Assignment - Please write out every record exactly, but keep any images out of it.

==== Material provided ====

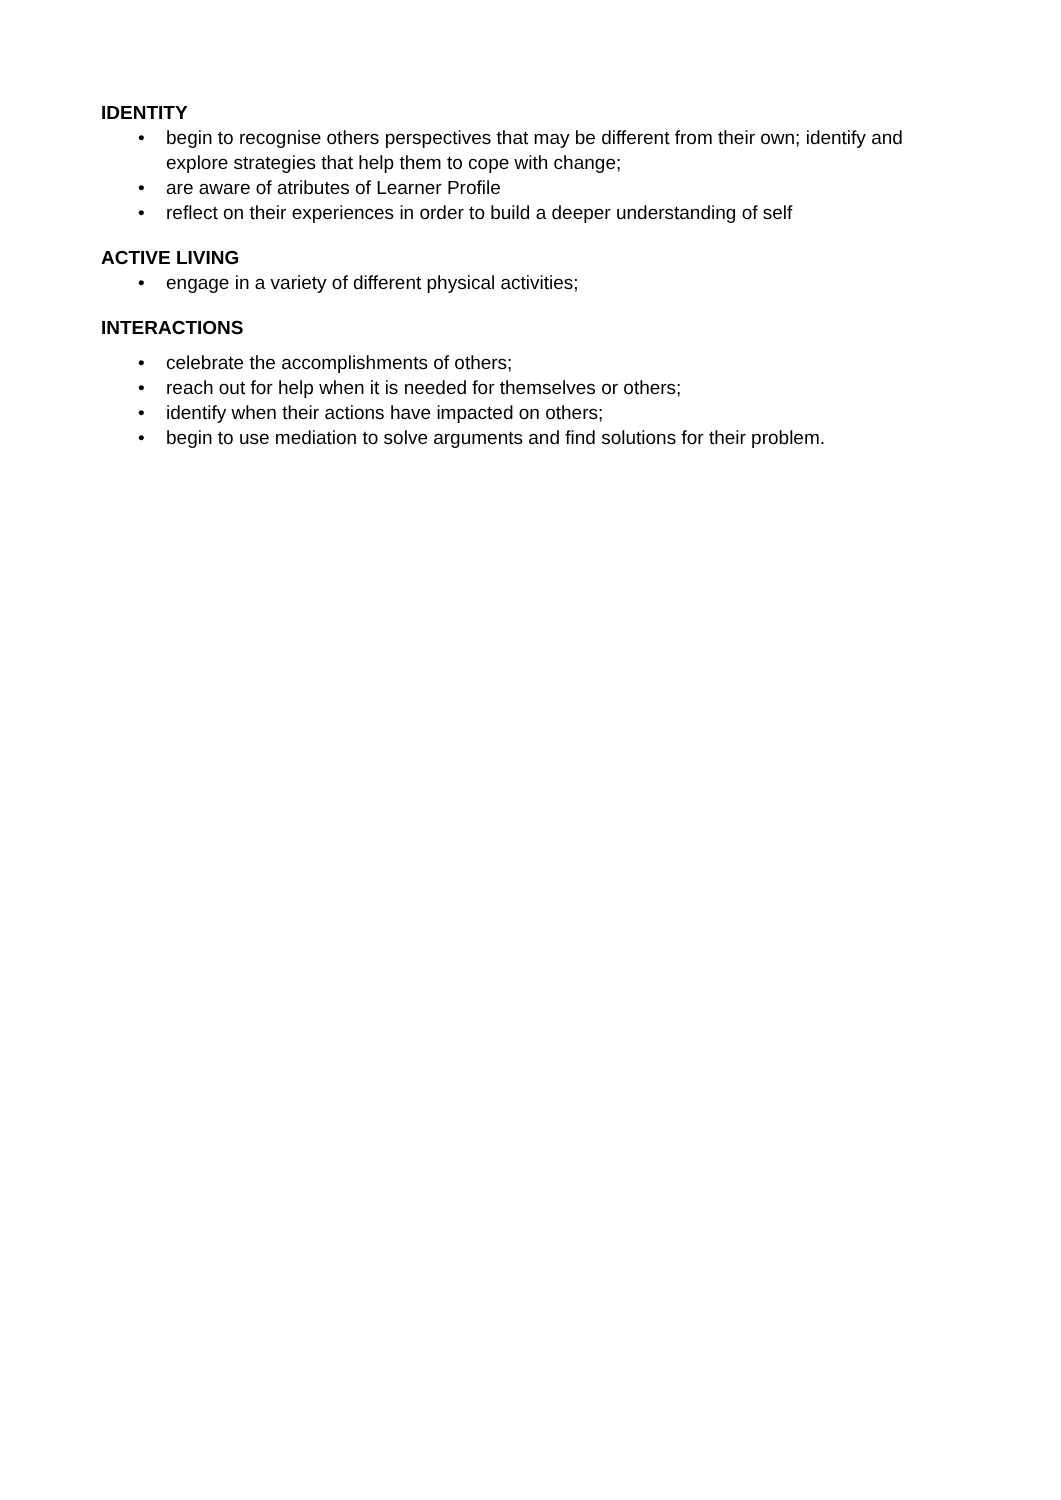IDENTITY
• begin to recognise others perspectives that may be different from their own; identify and explore strategies that help them to cope with change;
• are aware of atributes of Learner Profile
• reflect on their experiences in order to build a deeper understanding of self
ACTIVE LIVING
• engage in a variety of different physical activities;
INTERACTIONS
• celebrate the accomplishments of others;
• reach out for help when it is needed for themselves or others;
• identify when their actions have impacted on others;
• begin to use mediation to solve arguments and find solutions for their problem.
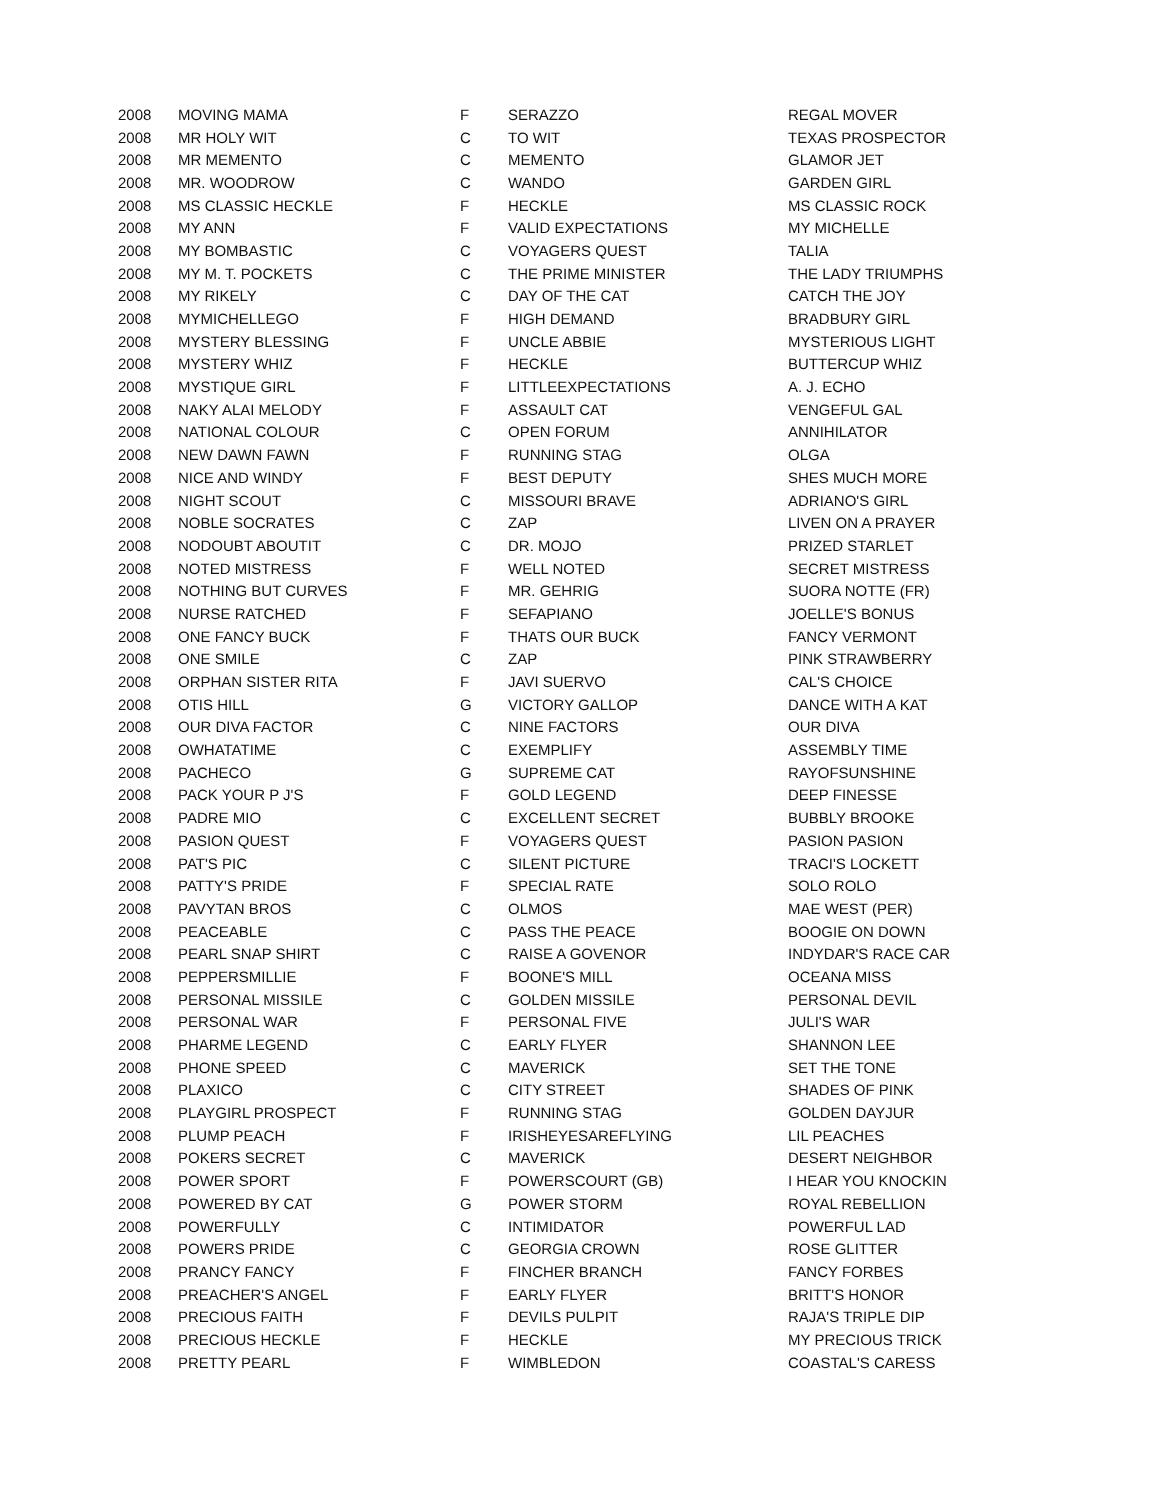| 2008 | MOVING MAMA | F | SERAZZO | REGAL MOVER |
| 2008 | MR HOLY WIT | C | TO WIT | TEXAS PROSPECTOR |
| 2008 | MR MEMENTO | C | MEMENTO | GLAMOR JET |
| 2008 | MR. WOODROW | C | WANDO | GARDEN GIRL |
| 2008 | MS CLASSIC HECKLE | F | HECKLE | MS CLASSIC ROCK |
| 2008 | MY ANN | F | VALID EXPECTATIONS | MY MICHELLE |
| 2008 | MY BOMBASTIC | C | VOYAGERS QUEST | TALIA |
| 2008 | MY M. T. POCKETS | C | THE PRIME MINISTER | THE LADY TRIUMPHS |
| 2008 | MY RIKELY | C | DAY OF THE CAT | CATCH THE JOY |
| 2008 | MYMICHELLEGO | F | HIGH DEMAND | BRADBURY GIRL |
| 2008 | MYSTERY BLESSING | F | UNCLE ABBIE | MYSTERIOUS LIGHT |
| 2008 | MYSTERY WHIZ | F | HECKLE | BUTTERCUP WHIZ |
| 2008 | MYSTIQUE GIRL | F | LITTLEEXPECTATIONS | A. J. ECHO |
| 2008 | NAKY ALAI MELODY | F | ASSAULT CAT | VENGEFUL GAL |
| 2008 | NATIONAL COLOUR | C | OPEN FORUM | ANNIHILATOR |
| 2008 | NEW DAWN FAWN | F | RUNNING STAG | OLGA |
| 2008 | NICE AND WINDY | F | BEST DEPUTY | SHES MUCH MORE |
| 2008 | NIGHT SCOUT | C | MISSOURI BRAVE | ADRIANO'S GIRL |
| 2008 | NOBLE SOCRATES | C | ZAP | LIVEN ON A PRAYER |
| 2008 | NODOUBT ABOUTIT | C | DR. MOJO | PRIZED STARLET |
| 2008 | NOTED MISTRESS | F | WELL NOTED | SECRET MISTRESS |
| 2008 | NOTHING BUT CURVES | F | MR. GEHRIG | SUORA NOTTE (FR) |
| 2008 | NURSE RATCHED | F | SEFAPIANO | JOELLE'S BONUS |
| 2008 | ONE FANCY BUCK | F | THATS OUR BUCK | FANCY VERMONT |
| 2008 | ONE SMILE | C | ZAP | PINK STRAWBERRY |
| 2008 | ORPHAN SISTER RITA | F | JAVI SUERVO | CAL'S CHOICE |
| 2008 | OTIS HILL | G | VICTORY GALLOP | DANCE WITH A KAT |
| 2008 | OUR DIVA FACTOR | C | NINE FACTORS | OUR DIVA |
| 2008 | OWHATATIME | C | EXEMPLIFY | ASSEMBLY TIME |
| 2008 | PACHECO | G | SUPREME CAT | RAYOFSUNSHINE |
| 2008 | PACK YOUR P J'S | F | GOLD LEGEND | DEEP FINESSE |
| 2008 | PADRE MIO | C | EXCELLENT SECRET | BUBBLY BROOKE |
| 2008 | PASION QUEST | F | VOYAGERS QUEST | PASION PASION |
| 2008 | PAT'S PIC | C | SILENT PICTURE | TRACI'S LOCKETT |
| 2008 | PATTY'S PRIDE | F | SPECIAL RATE | SOLO ROLO |
| 2008 | PAVYTAN BROS | C | OLMOS | MAE WEST (PER) |
| 2008 | PEACEABLE | C | PASS THE PEACE | BOOGIE ON DOWN |
| 2008 | PEARL SNAP SHIRT | C | RAISE A GOVENOR | INDYDAR'S RACE CAR |
| 2008 | PEPPERSMILLIE | F | BOONE'S MILL | OCEANA MISS |
| 2008 | PERSONAL MISSILE | C | GOLDEN MISSILE | PERSONAL DEVIL |
| 2008 | PERSONAL WAR | F | PERSONAL FIVE | JULI'S WAR |
| 2008 | PHARME LEGEND | C | EARLY FLYER | SHANNON LEE |
| 2008 | PHONE SPEED | C | MAVERICK | SET THE TONE |
| 2008 | PLAXICO | C | CITY STREET | SHADES OF PINK |
| 2008 | PLAYGIRL PROSPECT | F | RUNNING STAG | GOLDEN DAYJUR |
| 2008 | PLUMP PEACH | F | IRISHEYESAREFLYING | LIL PEACHES |
| 2008 | POKERS SECRET | C | MAVERICK | DESERT NEIGHBOR |
| 2008 | POWER SPORT | F | POWERSCOURT (GB) | I HEAR YOU KNOCKIN |
| 2008 | POWERED BY CAT | G | POWER STORM | ROYAL REBELLION |
| 2008 | POWERFULLY | C | INTIMIDATOR | POWERFUL LAD |
| 2008 | POWERS PRIDE | C | GEORGIA CROWN | ROSE GLITTER |
| 2008 | PRANCY FANCY | F | FINCHER BRANCH | FANCY FORBES |
| 2008 | PREACHER'S ANGEL | F | EARLY FLYER | BRITT'S HONOR |
| 2008 | PRECIOUS FAITH | F | DEVILS PULPIT | RAJA'S TRIPLE DIP |
| 2008 | PRECIOUS HECKLE | F | HECKLE | MY PRECIOUS TRICK |
| 2008 | PRETTY PEARL | F | WIMBLEDON | COASTAL'S CARESS |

====

Reply to the exercise -
IDENTITY
• begin to recognise others perspectives that may be different from their own; identify and explore strategies that help them to cope with change;
• are aware of atributes of Learner Profile
• reflect on their experiences in order to build a deeper understanding of self
ACTIVE LIVING
• engage in a variety of different physical activities;
INTERACTIONS
• celebrate the accomplishments of others;
• reach out for help when it is needed for themselves or others;
• identify when their actions have impacted on others;
• begin to use mediation to solve arguments and find solutions for their problem.
| 2008 | MOVING MAMA | F | SERAZZO | REGAL MOVER |
| 2008 | MR HOLY WIT | C | TO WIT | TEXAS PROSPECTOR |
| 2008 | MR MEMENTO | C | MEMENTO | GLAMOR JET |
| 2008 | MR. WOODROW | C | WANDO | GARDEN GIRL |
| 2008 | MS CLASSIC HECKLE | F | HECKLE | MS CLASSIC ROCK |
| 2008 | MY ANN | F | VALID EXPECTATIONS | MY MICHELLE |
| 2008 | MY BOMBASTIC | C | VOYAGERS QUEST | TALIA |
| 2008 | MY M. T. POCKETS | C | THE PRIME MINISTER | THE LADY TRIUMPHS |
| 2008 | MY RIKELY | C | DAY OF THE CAT | CATCH THE JOY |
| 2008 | MYMICHELLEGO | F | HIGH DEMAND | BRADBURY GIRL |
| 2008 | MYSTERY BLESSING | F | UNCLE ABBIE | MYSTERIOUS LIGHT |
| 2008 | MYSTERY WHIZ | F | HECKLE | BUTTERCUP WHIZ |
| 2008 | MYSTIQUE GIRL | F | LITTLEEXPECTATIONS | A. J. ECHO |
| 2008 | NAKY ALAI MELODY | F | ASSAULT CAT | VENGEFUL GAL |
| 2008 | NATIONAL COLOUR | C | OPEN FORUM | ANNIHILATOR |
| 2008 | NEW DAWN FAWN | F | RUNNING STAG | OLGA |
| 2008 | NICE AND WINDY | F | BEST DEPUTY | SHES MUCH MORE |
| 2008 | NIGHT SCOUT | C | MISSOURI BRAVE | ADRIANO'S GIRL |
| 2008 | NOBLE SOCRATES | C | ZAP | LIVEN ON A PRAYER |
| 2008 | NODOUBT ABOUTIT | C | DR. MOJO | PRIZED STARLET |
| 2008 | NOTED MISTRESS | F | WELL NOTED | SECRET MISTRESS |
| 2008 | NOTHING BUT CURVES | F | MR. GEHRIG | SUORA NOTTE (FR) |
| 2008 | NURSE RATCHED | F | SEFAPIANO | JOELLE'S BONUS |
| 2008 | ONE FANCY BUCK | F | THATS OUR BUCK | FANCY VERMONT |
| 2008 | ONE SMILE | C | ZAP | PINK STRAWBERRY |
| 2008 | ORPHAN SISTER RITA | F | JAVI SUERVO | CAL'S CHOICE |
| 2008 | OTIS HILL | G | VICTORY GALLOP | DANCE WITH A KAT |
| 2008 | OUR DIVA FACTOR | C | NINE FACTORS | OUR DIVA |
| 2008 | OWHATATIME | C | EXEMPLIFY | ASSEMBLY TIME |
| 2008 | PACHECO | G | SUPREME CAT | RAYOFSUNSHINE |
| 2008 | PACK YOUR P J'S | F | GOLD LEGEND | DEEP FINESSE |
| 2008 | PADRE MIO | C | EXCELLENT SECRET | BUBBLY BROOKE |
| 2008 | PASION QUEST | F | VOYAGERS QUEST | PASION PASION |
| 2008 | PAT'S PIC | C | SILENT PICTURE | TRACI'S LOCKETT |
| 2008 | PATTY'S PRIDE | F | SPECIAL RATE | SOLO ROLO |
| 2008 | PAVYTAN BROS | C | OLMOS | MAE WEST (PER) |
| 2008 | PEACEABLE | C | PASS THE PEACE | BOOGIE ON DOWN |
| 2008 | PEARL SNAP SHIRT | C | RAISE A GOVENOR | INDYDAR'S RACE CAR |
| 2008 | PEPPERSMILLIE | F | BOONE'S MILL | OCEANA MISS |
| 2008 | PERSONAL MISSILE | C | GOLDEN MISSILE | PERSONAL DEVIL |
| 2008 | PERSONAL WAR | F | PERSONAL FIVE | JULI'S WAR |
| 2008 | PHARME LEGEND | C | EARLY FLYER | SHANNON LEE |
| 2008 | PHONE SPEED | C | MAVERICK | SET THE TONE |
| 2008 | PLAXICO | C | CITY STREET | SHADES OF PINK |
| 2008 | PLAYGIRL PROSPECT | F | RUNNING STAG | GOLDEN DAYJUR |
| 2008 | PLUMP PEACH | F | IRISHEYESAREFLYING | LIL PEACHES |
| 2008 | POKERS SECRET | C | MAVERICK | DESERT NEIGHBOR |
| 2008 | POWER SPORT | F | POWERSCOURT (GB) | I HEAR YOU KNOCKIN |
| 2008 | POWERED BY CAT | G | POWER STORM | ROYAL REBELLION |
| 2008 | POWERFULLY | C | INTIMIDATOR | POWERFUL LAD |
| 2008 | POWERS PRIDE | C | GEORGIA CROWN | ROSE GLITTER |
| 2008 | PRANCY FANCY | F | FINCHER BRANCH | FANCY FORBES |
| 2008 | PREACHER'S ANGEL | F | EARLY FLYER | BRITT'S HONOR |
| 2008 | PRECIOUS FAITH | F | DEVILS PULPIT | RAJA'S TRIPLE DIP |
| 2008 | PRECIOUS HECKLE | F | HECKLE | MY PRECIOUS TRICK |
| 2008 | PRETTY PEARL | F | WIMBLEDON | COASTAL'S CARESS |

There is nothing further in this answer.